La nature contractuelle des conventions et accords collectifs de travail renvoie quant à elle au principe de droit commun des contrats selon lequel « les contrats légalement formés tiennent lieu de loi à ceux qui les ont faits », ce qui implique que l’employeur est tenu d’appliquer les conventions selon les conditions y étant déterminées. Dans la négative, les salariés peuvent agir en justice pour obtenir l’exécution forcée du contrat ou des dommages et intérêts.
Ce principe a d’ailleurs été repris par le code du travail qui indique expressément que :
« Les organisations de salariés et les organisations ou groupements d’employeurs, ou les employeurs pris individuellement, liés par une convention ou un accord, sont tenus de ne rien faire qui soit de nature à en compromettre l’exécution loyale. Ils ne sont garants de cette exécution que dans la mesure déterminée par la convention ou l’accord »
Si théoriquement, ni le juge, ni l’employeur, ne peuvent revenir sur le contenu des conventions et accords collectifs de travail, l’interdiction des immixtions extérieures n’est toutefois pas absolue.
Ainsi, seules les conventions légalement formées s’imposent au juge.
Dès lors, si les parties au contrat sont libres d’assortir le versement de primes à des conditions, il ne reste que si la clause est irrégulière, (ex : une clause discriminatoire) elle ne s’imposera pas au juge qui pourra la neutraliser en la privant d’effet.
Il importe que selon les principes civilistes, lorsque la convention n’est pas claire ou qu’elle est imprécise, le juge est autorisé à interpréter la volonté des parties, et peut selon les cas, obliger l’employeur au-delà des stipulations express du contrat dès lors que cela découle des suites logiques de l’accord.
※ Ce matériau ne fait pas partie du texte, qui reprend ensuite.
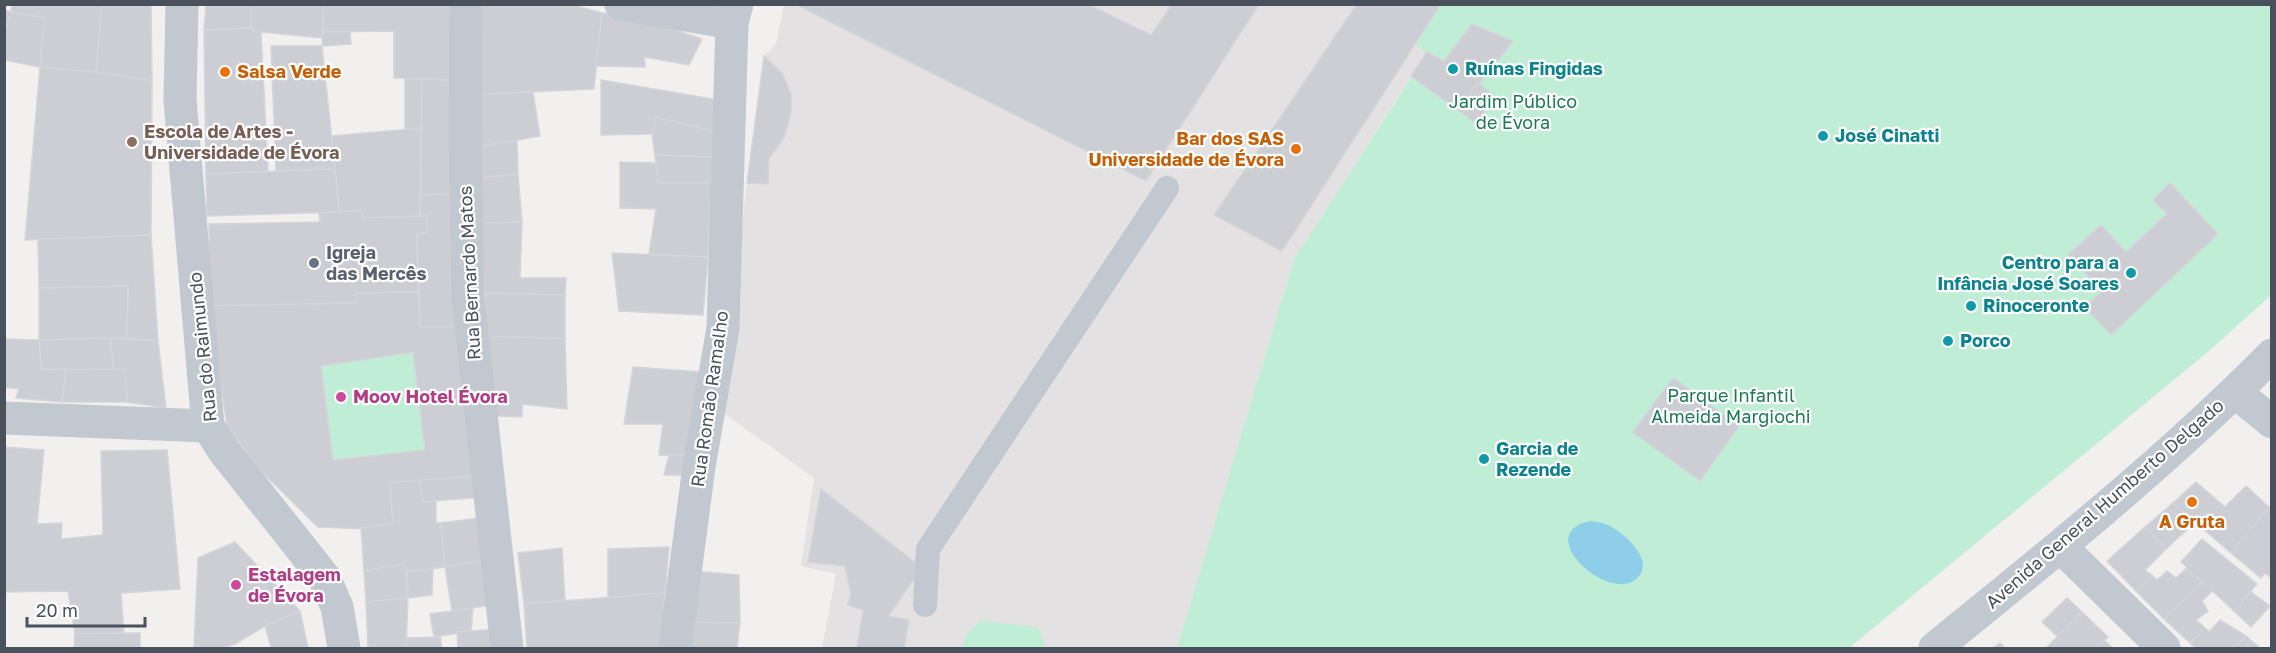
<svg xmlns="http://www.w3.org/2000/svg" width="2276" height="653" font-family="'Golos Text',sans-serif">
<rect width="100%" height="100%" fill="#f2efef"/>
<!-- education -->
<polygon fill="#e3e1e1" points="784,5 1441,5 1416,45 1427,52 1294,259 1177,648 822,648 836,574 801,566 814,478 721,411 747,183 764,56 776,44"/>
<!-- green -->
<g fill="#c0edd5">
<path d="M1441 5H2271V295L2210 350 1849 648C1834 648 1819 646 1804 648H1177L1294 259 1427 53 1416 45Z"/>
<polygon points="413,352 425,450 333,460 321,366"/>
<polygon points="980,621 1038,627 1046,648 963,648 965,637"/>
</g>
<!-- water -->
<path fill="#8fcee8" d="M1591 521C1595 522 1600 522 1605 524 1620 529 1653 557 1640 575 1636 580 1631 583 1625 584 1592 588 1537 531 1591 521Z"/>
<!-- building -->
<g fill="#ccced4" stroke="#d4d5da" stroke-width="1.5" fill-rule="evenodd">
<polygon points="12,4 102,4 96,72 40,67 44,18 11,12"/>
<polygon points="102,4 151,4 152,81 96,72"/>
<polygon points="206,4 251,4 251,28 204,30"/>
<polygon points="251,4 323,4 322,38 261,32 251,28"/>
<polygon points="323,4 458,4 458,80 394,78 394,31 323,32"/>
<polygon points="477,4 570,4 602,13 594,89 477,94"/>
<polygon points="795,4 1087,4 1151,35 1172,4 1259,4 1146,181"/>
<polygon points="1357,4 1441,4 1282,251 1214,215"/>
<polygon points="4,10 11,12 4,36"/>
<polygon points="11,12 44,18 40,67 4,60 4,36"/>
<polygon points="602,13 634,16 702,39 689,65 644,57 645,67 596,66"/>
<polygon points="1472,24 1513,41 1458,110 1411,76 1427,52 1444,61"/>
<polygon points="251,28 261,32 268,171 206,174 204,30"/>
<polygon points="323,32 350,32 351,44 322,46"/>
<polygon points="271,46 322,46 335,169 276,171"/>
<polygon points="764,56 782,73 791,94 791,113 784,138 769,158 768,184 747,183"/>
<polygon points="40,67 96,72 152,81 151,235 25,240"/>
<polygon points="405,79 422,79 421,128 405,130"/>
<polygon points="422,79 458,80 462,194 421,195"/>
<polygon points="601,80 719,100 713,131 656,117 652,134 601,135"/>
<polygon points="1478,83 1496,97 1475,123 1458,110"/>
<polygon points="533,92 540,136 478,147 477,94"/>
<polygon points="656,117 713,131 712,157 655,155 652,134"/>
<polygon points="421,128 420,216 363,218 362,211 339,212 332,136"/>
<polygon points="517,140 518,174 478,178 478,147"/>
<polygon points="655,155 712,157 711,183 658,183"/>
<polygon points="620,162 656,163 658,183 711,183 708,257 649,254 656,209 620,208"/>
<polygon points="335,169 339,212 207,216 206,174"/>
<polygon points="518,174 522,222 480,223 478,178"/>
<polygon points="2170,183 2218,234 2111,335 2085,307 2102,291 2068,255 2101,225 2126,252 2167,214 2153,200"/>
<polygon points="462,194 463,327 420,327 417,233 427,233 427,216 420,216 421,195"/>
<polygon points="362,211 363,218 427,216 427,233 417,233 418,292 356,293 356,303 210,306 209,224 320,222 319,213"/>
<polygon points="522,222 520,278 566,278 565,295 485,293 480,223"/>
<polygon points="151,235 158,341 127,338 128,286 39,288 38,239"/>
<polygon points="612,253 708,257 703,315 619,311"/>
<polygon points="128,286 127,338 39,340 39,288"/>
<path d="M418 292 420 327H463L479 476 390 483 393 523 369 529 318 527 260 470 227 426 210 306 356 303V293ZM413 352 425 450 333 460 321 366Z"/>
<polygon points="485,293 565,295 565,339 486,336"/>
<polygon points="486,336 565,339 567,409 522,404 522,417 493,416"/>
<polygon points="110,338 158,341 166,408 127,402 125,369 114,371"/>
<polygon points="110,338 114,371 41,369 39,340"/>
<polygon points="4,339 39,340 41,369 66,370 62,402 16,398 19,389 4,387"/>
<polygon points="633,367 701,372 695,456 659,455 663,424 624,424"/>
<polygon points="125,369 127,402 62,402 66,370"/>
<polygon points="1673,378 1739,426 1700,481 1633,432"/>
<polygon points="4,447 44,450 37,524 62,523 61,539 103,535 101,451 167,450 180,589 121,593 124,633 75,634 68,591 4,592"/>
<polygon points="669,455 691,456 685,475 664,475"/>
<polygon points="479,476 482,497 423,502 419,480"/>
<polygon points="419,480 423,502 436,501 436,523 441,523 445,567 407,572 405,564 364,571 361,528 393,523 390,483"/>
<polygon points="2196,482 2225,507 2246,486 2269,507 2231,553 2173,503"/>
<polygon points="821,489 922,568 888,616 909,620 904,648 857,648 863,610 848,605 851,594 845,566 808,562"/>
<polygon points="2173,503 2195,522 2166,549 2145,527"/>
<polygon points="2269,507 2272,509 2272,579 2265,573 2261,578 2231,553"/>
<polygon points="486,517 493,559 445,567 441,523"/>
<polygon points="2145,527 2166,549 2145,570 2153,576 2136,591 2107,561"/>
<polygon points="2202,539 2257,584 2234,611 2181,562"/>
<polygon points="235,542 300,611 265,626 235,644 223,648 194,648 198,558"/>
<polygon points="669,547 665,593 608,598 608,549"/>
<polygon points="562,548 565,600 524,604 518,553"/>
<polygon points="493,559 499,604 452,611 445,567"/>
<polygon points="405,564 408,598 366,602 364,571"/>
<polygon points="2187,568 2202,582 2164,619 2136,591 2153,576 2157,580 2167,571 2176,578"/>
<polygon points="433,569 432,595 408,598 407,572"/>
<polygon points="694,571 739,575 740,623 687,622"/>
<polygon points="2202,582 2212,591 2202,601 2208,611 2196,620 2205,628 2190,643 2164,619"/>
<polygon points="2251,592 2270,606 2251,627 2234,611"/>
<polygon points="665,593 662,648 527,648 524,604"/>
<polygon points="408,598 406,648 368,648 366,602"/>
<polygon points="2067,598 2082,612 2058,637 2042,622"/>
<polygon points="473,608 471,631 434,637 430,614"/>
<polygon points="300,611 308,648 271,648 265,626"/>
<polygon points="2082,612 2108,637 2096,648 2046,648"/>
<polygon points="2220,620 2246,636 2234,648 2196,648 2190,643 2205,628 2209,632"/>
<polygon points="687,622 740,623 737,648 685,648"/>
<polygon points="500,629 502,648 458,648 457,632"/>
<polygon points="140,633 140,648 74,648 75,634"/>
<polygon points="2246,636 2260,648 2234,648"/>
<polygon points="440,637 442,648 406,648 406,638"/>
<polygon points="2105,641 2113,648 2096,648"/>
<polygon points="2000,643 2005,648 1993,648"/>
</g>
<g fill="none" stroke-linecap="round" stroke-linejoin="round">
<!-- pedestrian -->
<polyline stroke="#c1c8d0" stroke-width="24" points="925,605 928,549 1167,188"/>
<!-- minor -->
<g stroke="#c1c8d0" stroke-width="33">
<polyline points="182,4 180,100 208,426 224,451 324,577 337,607 344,648"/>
<polyline points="466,4 465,136 468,297 507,648"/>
<polyline points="621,4 732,23"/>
<polyline points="2235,392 2272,422"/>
<polyline points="4,418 208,426"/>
<polyline points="2061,547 2164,648"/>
<polyline points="675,648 699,467 723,328 732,23 737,4"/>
<path d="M1935 648C2050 555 2167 461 2272 355"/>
</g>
</g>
<!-- markers -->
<g fill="#0f9aa8" stroke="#fff" stroke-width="2">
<circle cx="1453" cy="69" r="6"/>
<circle cx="1823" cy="136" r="6"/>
<circle cx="2131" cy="273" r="6"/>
<circle cx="1971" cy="306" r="6"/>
<circle cx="1948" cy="341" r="6"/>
<circle cx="1484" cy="459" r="6"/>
</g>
<g fill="#e8710a" stroke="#fff" stroke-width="2">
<circle cx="225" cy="72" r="6"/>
<circle cx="1296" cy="149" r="6"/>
<circle cx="2192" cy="502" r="6"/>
</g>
<circle fill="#8d6e63" stroke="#fff" stroke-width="2" cx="132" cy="142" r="6"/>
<circle fill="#6b7280" stroke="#fff" stroke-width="2" cx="314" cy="263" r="6"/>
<g fill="#d1479c" stroke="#fff" stroke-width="2">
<circle cx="341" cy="397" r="6"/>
<circle cx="236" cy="585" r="6"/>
</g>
<g text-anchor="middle" stroke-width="4.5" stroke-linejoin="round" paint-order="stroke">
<!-- culture labels -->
<g font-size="18" font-weight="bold" fill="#0d838f" stroke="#fff" text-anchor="start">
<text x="1465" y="75">Ruínas Fingidas</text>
<text x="1835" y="142">José Cinatti</text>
<text x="2119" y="269" text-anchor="end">Centro para a<tspan x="2119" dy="21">Infância José Soares</tspan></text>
<text x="1983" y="312">Rinoceronte</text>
<text x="1960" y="347">Porco</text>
<text x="1496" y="455">Garcia de<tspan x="1496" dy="21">Rezende</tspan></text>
</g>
<!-- food labels -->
<g font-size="18" font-weight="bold" fill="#c56008" stroke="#fff" text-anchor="start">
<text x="237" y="78">Salsa Verde</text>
<text x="1284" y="145" text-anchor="end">Bar dos SAS<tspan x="1284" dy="21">Universidade de Évora</tspan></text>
<text x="2192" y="528" text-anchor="middle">A Gruta</text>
</g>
<!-- park labels -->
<g font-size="18" fill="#1c7a53" stroke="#fff">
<text x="1513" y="108">Jardim Público<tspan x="1513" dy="21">de Évora</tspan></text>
<text x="1731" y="402">Parque Infantil<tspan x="1731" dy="21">Almeida Margiochi</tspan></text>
</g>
<!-- education labels -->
<g font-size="18" font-weight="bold" fill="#785e54" stroke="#fff" text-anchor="start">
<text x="144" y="138">Escola de Artes -<tspan x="144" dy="21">Universidade de Évora</tspan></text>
</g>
<!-- worship labels -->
<g font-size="18" font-weight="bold" fill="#5b616d" stroke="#fff" text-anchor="start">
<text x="326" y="259">Igreja<tspan x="326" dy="21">das Mercês</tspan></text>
</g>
<!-- street labels -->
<g font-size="18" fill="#48515c" stroke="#fff">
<text transform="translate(470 273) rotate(-93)" y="6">Rua Bernardo Matos</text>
<text transform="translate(203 347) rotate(-96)" y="6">Rua do Raimundo</text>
<text transform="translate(710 399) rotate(-82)" y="6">Rua Romão Ramalho</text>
<text transform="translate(2105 504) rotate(-41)" y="6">Avenida General Humberto Delgado</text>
</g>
<!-- hotel labels -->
<g font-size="18" font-weight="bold" fill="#b23c85" stroke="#fff" text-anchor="start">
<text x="353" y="403">Moov Hotel Évora</text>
<text x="248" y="581">Estalagem<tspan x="248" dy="21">de Évora</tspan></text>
</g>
</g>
<!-- border -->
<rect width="2276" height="653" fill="none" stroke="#48515c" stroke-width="12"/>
<!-- scale -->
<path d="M27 617v9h118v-9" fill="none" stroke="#48515c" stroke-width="3"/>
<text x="36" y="617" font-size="18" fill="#48515c" stroke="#ffffff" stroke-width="4.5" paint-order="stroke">20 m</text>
</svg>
Or, et dans l’affaire, portée devant la Cour de cassation, les stipulations de la convention collective étaient claires et précises. En effet, la Convention collective précisait expressément que la prime litigieuse n’était versée qu’aux salariés remplissant les conditions cumulatives fixées. De facto, étant donné que la salariée ne remplissait plus les conditions lui permettant de bénéficier de la prime litigieuse, l’employeur ne pouvait être obligé au-delà des prescriptions de l’accord et ce, d’autant plus que la question de la légalité des conditions d’octroi de la prime n’a pas été discuté.